▶ [Extrait]
* * * * * * *

Notions Fondamentales du Dharma
par Patrick
Dans sa véritable signification, le terme « Brâhmane » ne signifie pas celui qui appartient à la première caste dans le système hindou des castes, mais le Sage accompli, l'Eveillé total, l'Arhat, celui qui a abandonné tout attachement aux « trois mondes des phénomènes, kâma-loka, rûpa-loka et arûpa-loka », ce que devait être le Brâhmane de caste avant sa dégénérescence du temps du Bouddha, temps qui ressemblait déjà au notre actuel. Le clan du Bouddha fut exterminé par le roi du Kosala, Virudaka, au Népal de l'époque.
Et l'on peut ainsi rappeler la dégénérescence des systèmes religieux actuels qui font encore de grands gestes, de grandes vagues, torturent leurs adversaires, les fusillent, instaurent des modifications sociales en s'associant aux politiques avides, font de « justes » guerres, des milliers ou des millions de morts et d'éclopés, des destructions sans nombre. Aussi, en tant que « chefs religieux », ils imposent leurs dogmes par le fer, le feu et le sang, multipliant les souffrances, et tout cela pour sauver les autres ?! …
A l'époque du Bouddha, si les rites et les cérémonies sont préservés et pratiqués avec une certaine rigueur par les brâhmanes, l'enseignement qui devait toujours les accompagner est alors et déjà vidé de son contenu métaphysique. Le Bouddha le comprit.

* * * * * * *

▶ [Enregistrements de données]
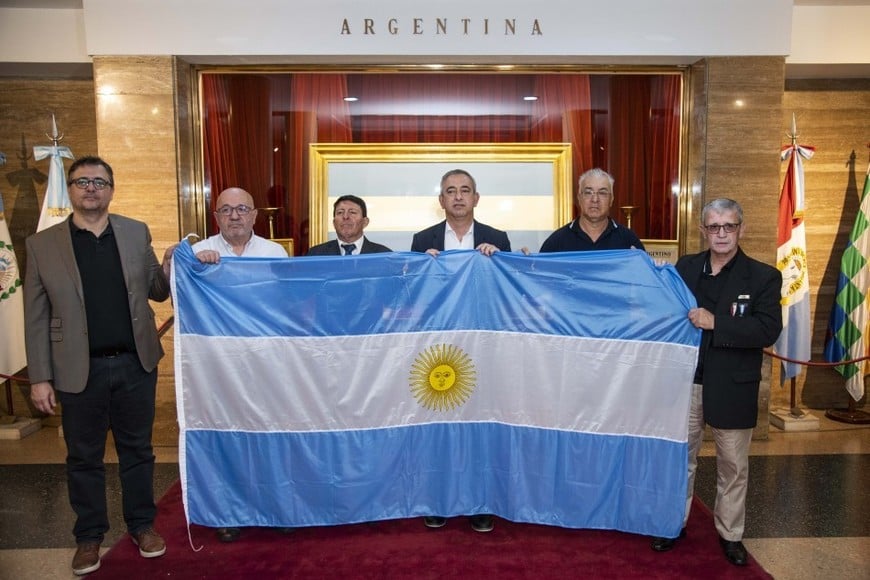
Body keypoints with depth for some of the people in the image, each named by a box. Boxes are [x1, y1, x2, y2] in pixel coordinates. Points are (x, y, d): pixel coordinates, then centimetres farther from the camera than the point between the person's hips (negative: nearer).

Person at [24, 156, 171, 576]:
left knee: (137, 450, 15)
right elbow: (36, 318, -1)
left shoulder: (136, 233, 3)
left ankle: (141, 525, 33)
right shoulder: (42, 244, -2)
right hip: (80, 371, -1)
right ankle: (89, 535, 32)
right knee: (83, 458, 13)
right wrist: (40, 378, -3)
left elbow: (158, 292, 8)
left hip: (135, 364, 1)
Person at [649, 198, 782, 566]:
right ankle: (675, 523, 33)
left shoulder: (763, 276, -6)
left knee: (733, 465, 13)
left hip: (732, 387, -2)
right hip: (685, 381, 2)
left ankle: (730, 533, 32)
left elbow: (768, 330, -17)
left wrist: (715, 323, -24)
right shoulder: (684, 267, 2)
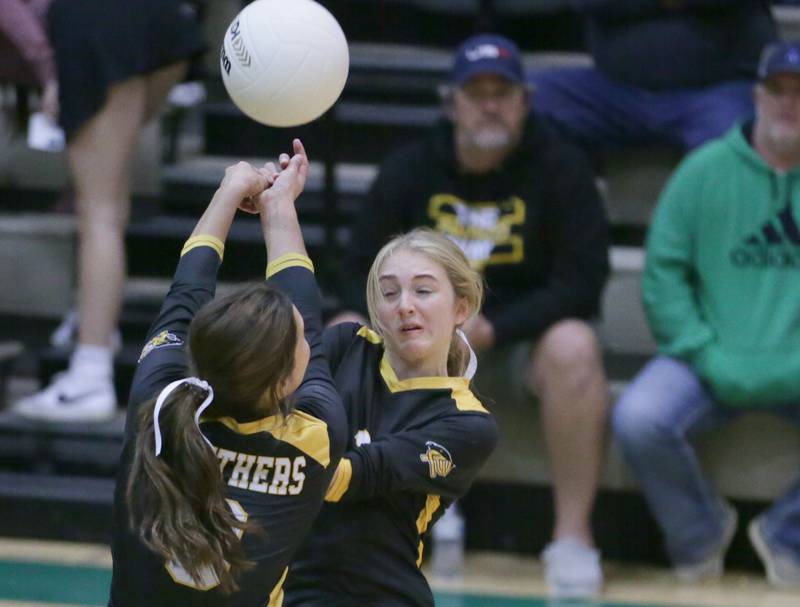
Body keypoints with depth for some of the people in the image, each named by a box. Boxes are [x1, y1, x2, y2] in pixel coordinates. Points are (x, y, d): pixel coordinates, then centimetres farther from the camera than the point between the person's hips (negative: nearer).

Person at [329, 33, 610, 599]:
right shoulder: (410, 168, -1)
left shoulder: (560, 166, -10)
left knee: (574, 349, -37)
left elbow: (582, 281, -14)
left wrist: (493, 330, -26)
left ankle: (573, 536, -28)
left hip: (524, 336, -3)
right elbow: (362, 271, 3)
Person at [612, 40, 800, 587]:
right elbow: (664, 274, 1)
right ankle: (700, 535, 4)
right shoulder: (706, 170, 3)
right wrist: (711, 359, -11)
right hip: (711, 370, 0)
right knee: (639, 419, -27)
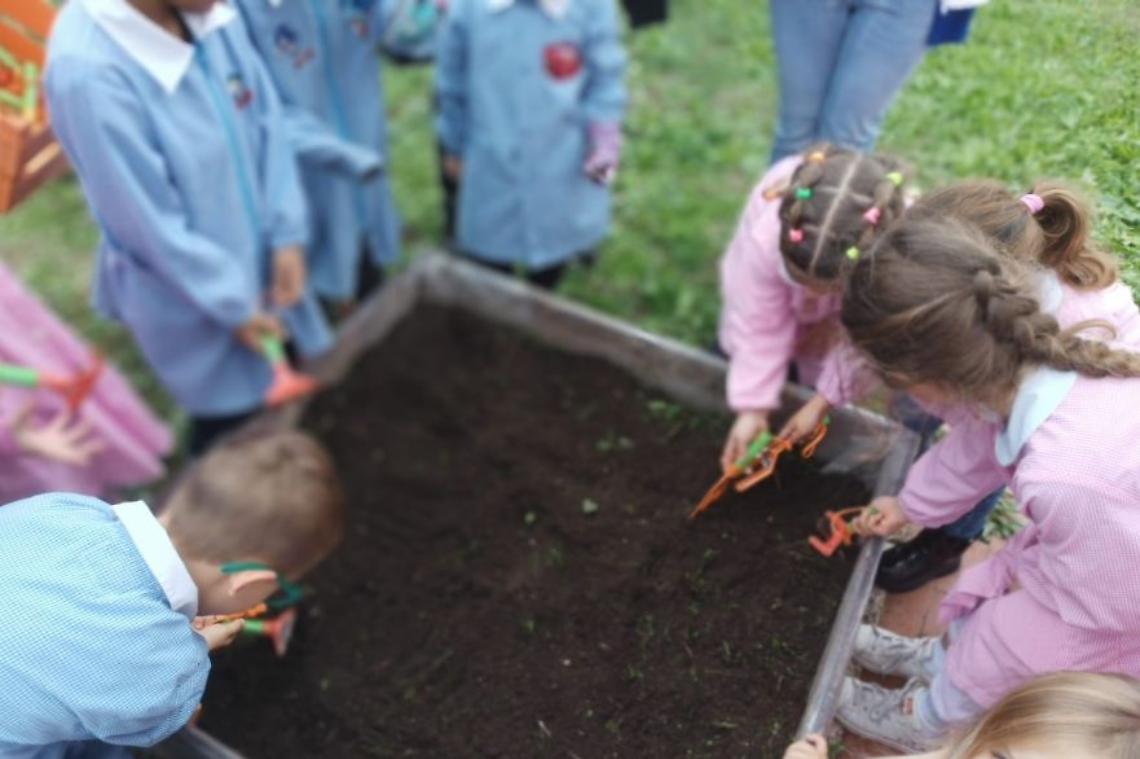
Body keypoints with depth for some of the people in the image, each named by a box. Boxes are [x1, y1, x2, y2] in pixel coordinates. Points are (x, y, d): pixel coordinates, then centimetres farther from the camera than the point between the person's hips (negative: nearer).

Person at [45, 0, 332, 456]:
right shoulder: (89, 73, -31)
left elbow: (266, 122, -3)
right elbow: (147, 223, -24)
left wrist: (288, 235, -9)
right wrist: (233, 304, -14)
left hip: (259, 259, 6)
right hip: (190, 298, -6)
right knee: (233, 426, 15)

* * * * * * *

▶ [Activité 1]
Recopiez fidèlement le passage de l'extrait sur le Dharma qui commence par « Et l'on peut » et se poursuit jusqu'à « Bouddha le comprit. ».
▶ [Activité 2]
Selon l'extrait sur le Dharma, quel roi extermina le clan du Bouddha ?
▶ [Activité 3]
Poursuivez l'extrait sur le Dharma en prenant la suite de la phrase « Le Bouddha le comprit. »

▶ [Réponse attendue 1]
Et l'on peut ainsi rappeler la dégénérescence des systèmes religieux actuels qui font encore de grands gestes, de grandes vagues, torturent leurs adversaires, les fusillent, instaurent des modifications sociales en s'associant aux politiques avides, font de « justes » guerres, des milliers ou des millions de morts et d'éclopés, des destructions sans nombre. Aussi, en tant que « chefs religieux », ils imposent leurs dogmes par le fer, le feu et le sang, multipliant les souffrances, et tout cela pour sauver les autres ?! …
A l'époque du Bouddha, si les rites et les cérémonies sont préservés et pratiqués avec une certaine rigueur par les brâhmanes, l'enseignement qui devait toujours les accompagner est alors et déjà vidé de son contenu métaphysique. Le Bouddha le comprit.

▶ [Réponse attendue 2]
Virudaka, roi du Kosala.

▶ [Réponse attendue 3]
Cette dégénérescence s'infiltra alors ensuite au sein des « bouddhismes » au cours des siècles et les actuels chercheurs sont de plus en plus égarés car confrontés à cette difficulté de trouver un instructeur authentique du Dharma, instructeur qui soit capable de leur transmettre justement et au minimum la profondeur du « Noble Sentier Octuple ». Nous ne parlerons pas ici de la « chaîne des origines interdépendantes » que peu de bouddhistes connaissent, ni des « 37 auxiliaires de la Bodhi » indispensables pour comprendre, sinon on ne comprend rien au Dharma.
Si chacun peut savoir que ce Sentier Octuple est symbolisé par une Roue à 8 Branches sur le drapeau Indien, jusque-là tout va bien en tant que rappel. Mais retrouver cette roue en un insigne cousu sur un béret militaire est étrange, une aberration, une profanation, une folie même indiquant une inversion des valeurs, et le fait que l'enseignement n'est pas assimilé, intégré.
Qui comprend donc la profondeur de ce Sentier, Dharmacakra, et l'applique à sa vie quotidienne ?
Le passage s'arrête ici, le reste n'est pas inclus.